PROBLEM DESCRIPTION:
Retype the lines from the first one in the records down to the line containing "text [150, 1070, 1125, 1444]", counting both, and leave out any pictures.

INPUT MATERIAL:
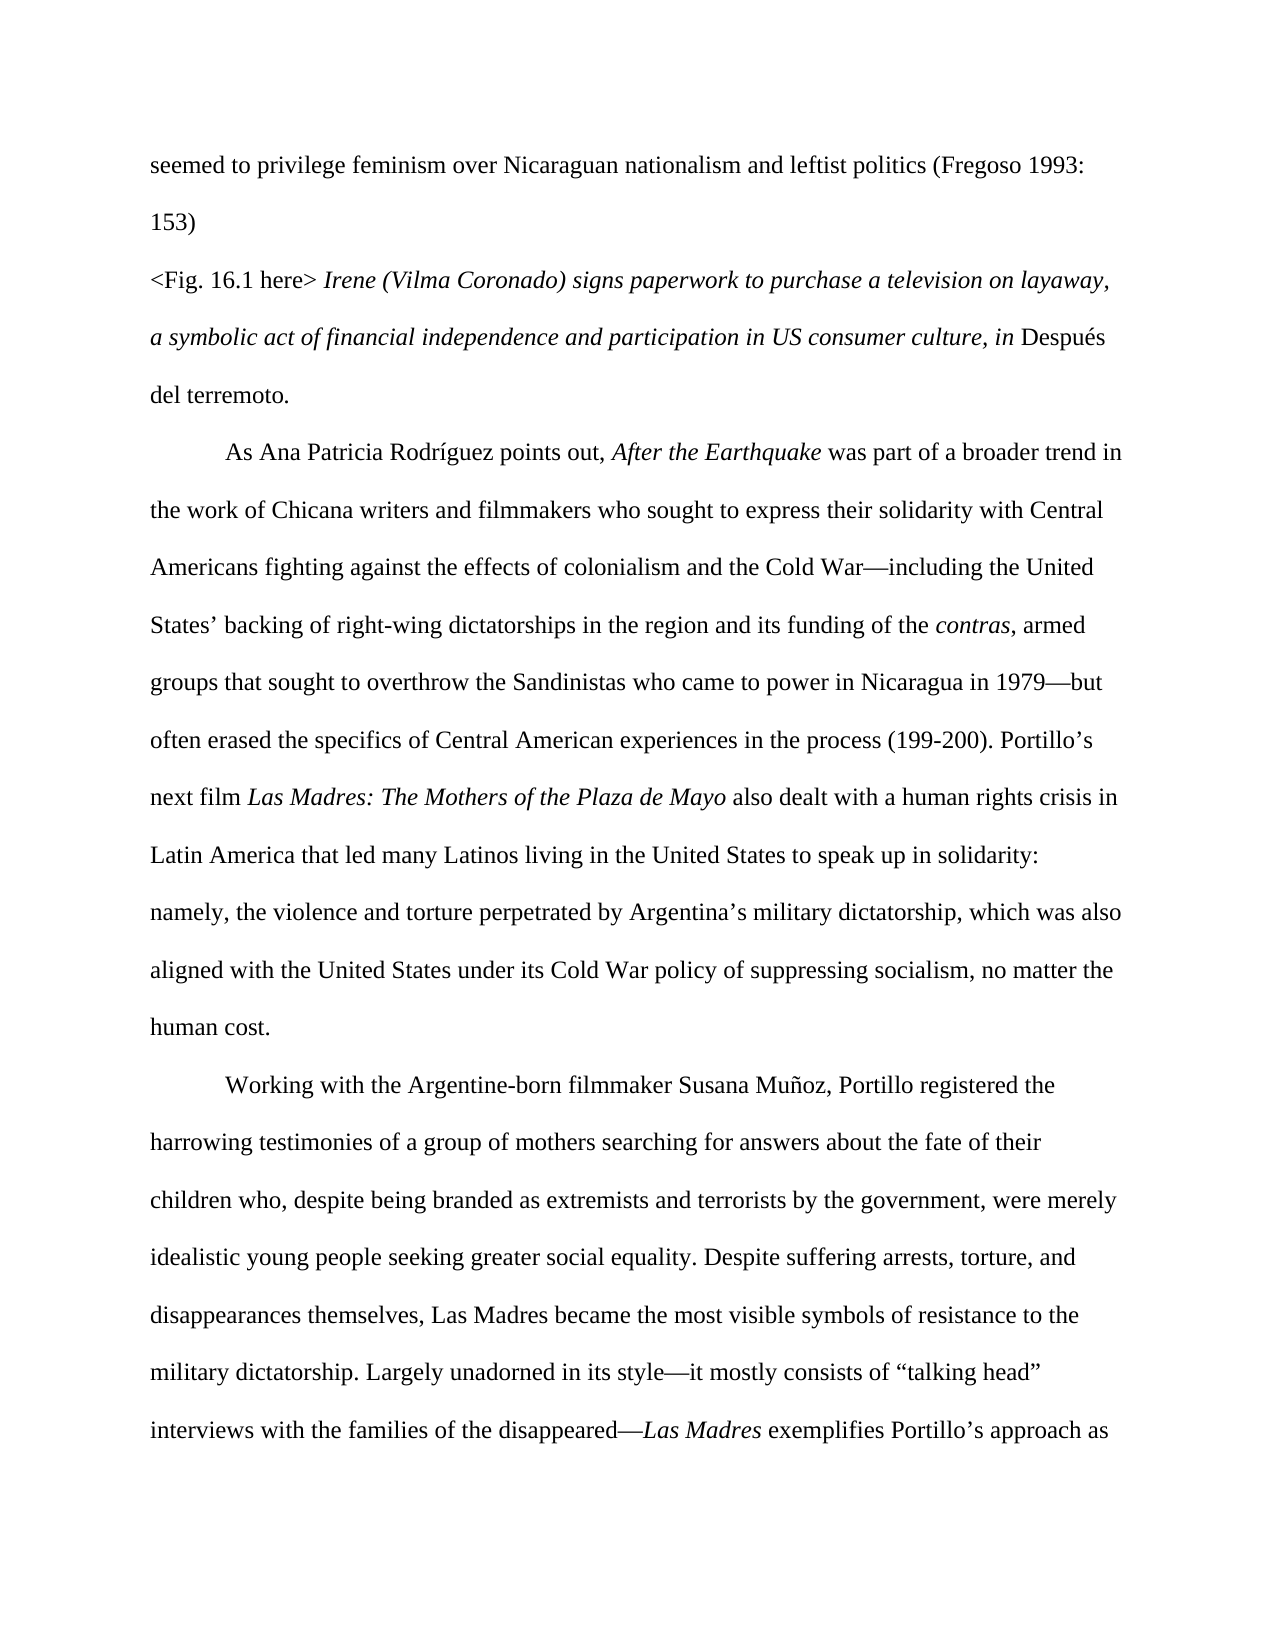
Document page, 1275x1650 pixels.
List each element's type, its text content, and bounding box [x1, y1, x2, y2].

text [150, 1070, 1125, 1444]
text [150, 150, 1125, 236]
text As Ana Patricia Rodríguez points out, After the Earthquake was part of a broader trend in the work of Chicana writers and filmmakers who sought to express their solidarity with Central Americans fighting against the effects of colonialism and the Cold War—including the United States’ backing of right-wing dictatorships in the region and its funding of the contras, armed groups that sought to overthrow the Sandinistas who came to power in Nicaragua in 1979—but often erased the specifics of Central American experiences in the process (199-200). Portillo’s next film Las Madres: The Mothers of the Plaza de Mayo also dealt with a human rights crisis in Latin America that led many Latinos living in the United States to speak up in solidarity: namely, the violence and torture perpetrated by Argentina’s military dictatorship, which was also aligned with the United States under its Cold War policy of suppressing socialism, no matter the human cost. [150, 437, 1125, 1041]
text <Fig. 16.1 here> Irene (Vilma Coronado) signs paperwork to purchase a television on layaway, a symbolic act of financial independence and participation in US consumer culture, in Después del terremoto. [150, 265, 1125, 409]
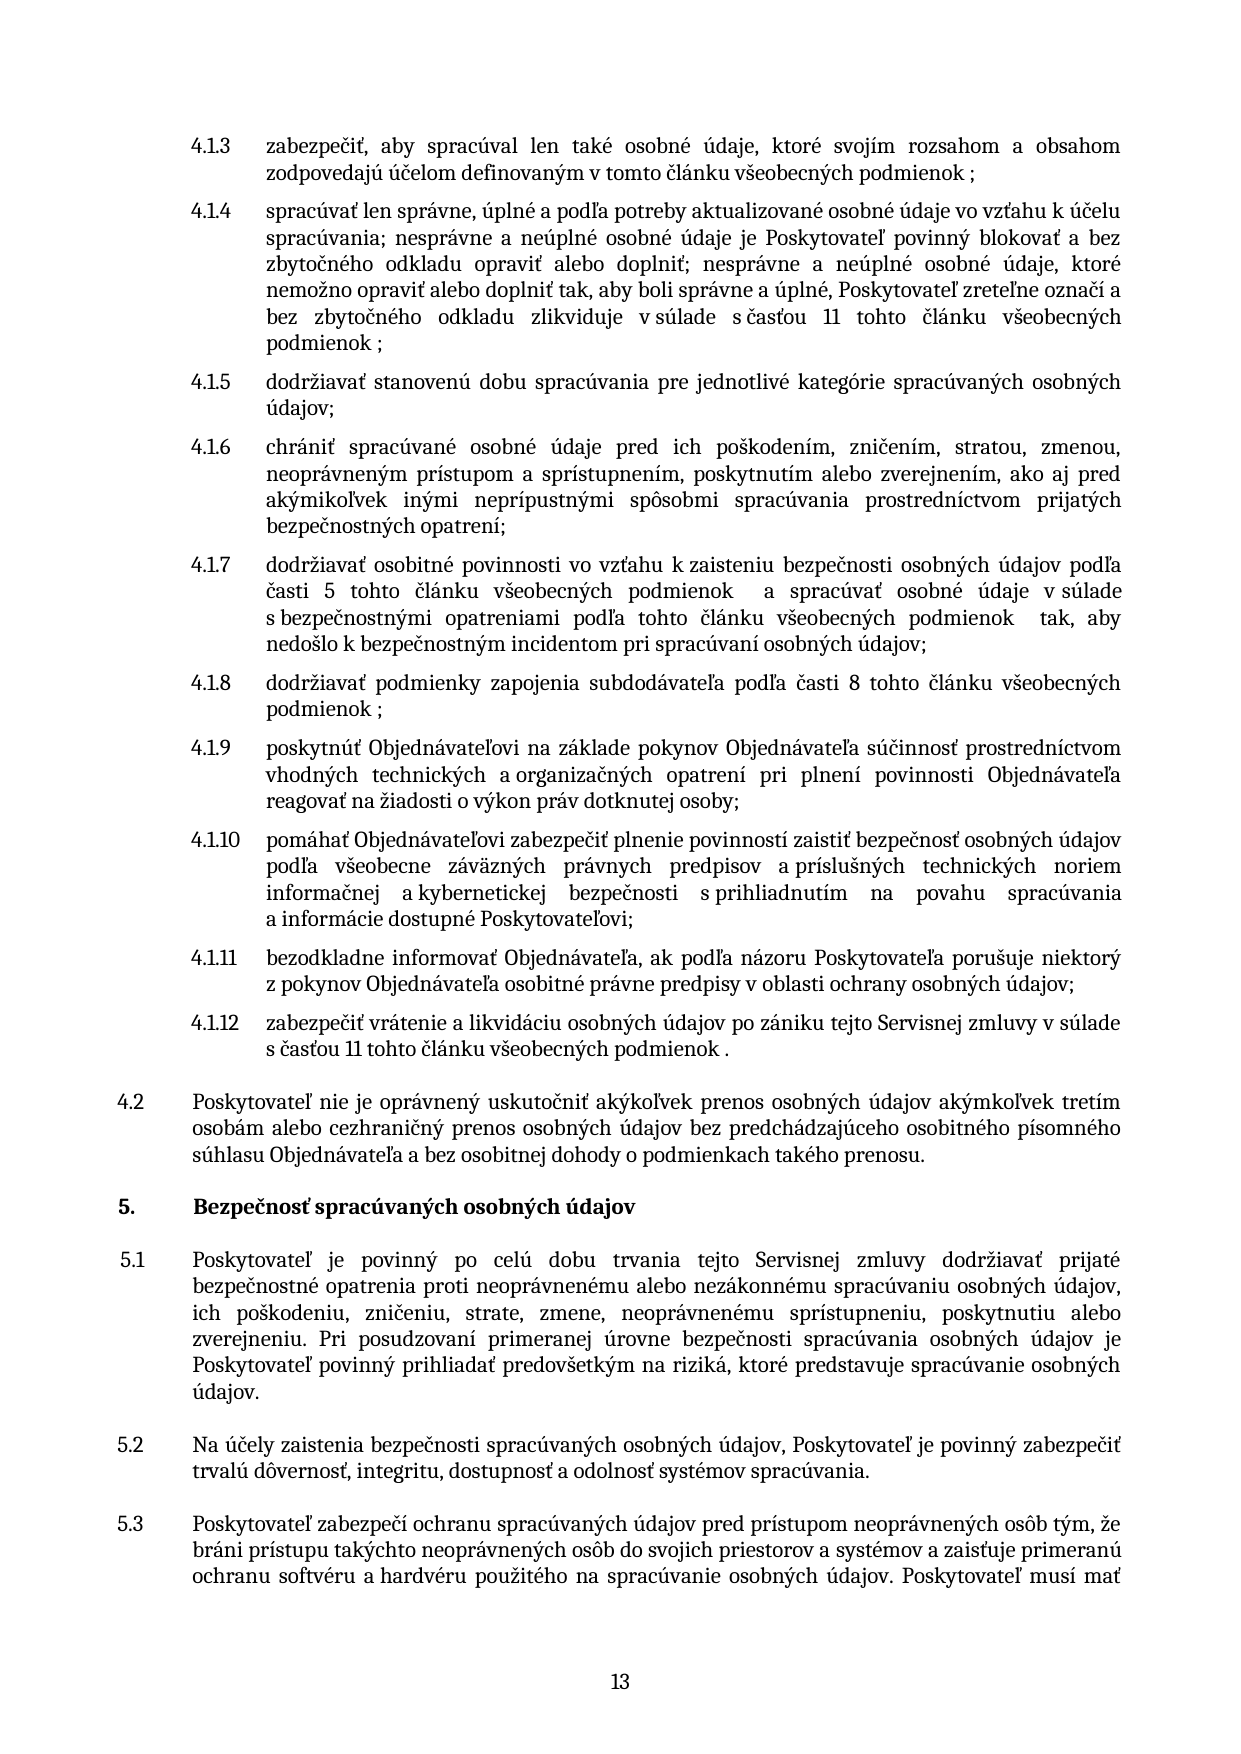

ANSWER TO THE EXERCISE:
Document page, 1275x1650 pixels.
List each element's type, its text content, and bounding box [x1, y1, x2, y2].

text [150, 1070, 1125, 1444]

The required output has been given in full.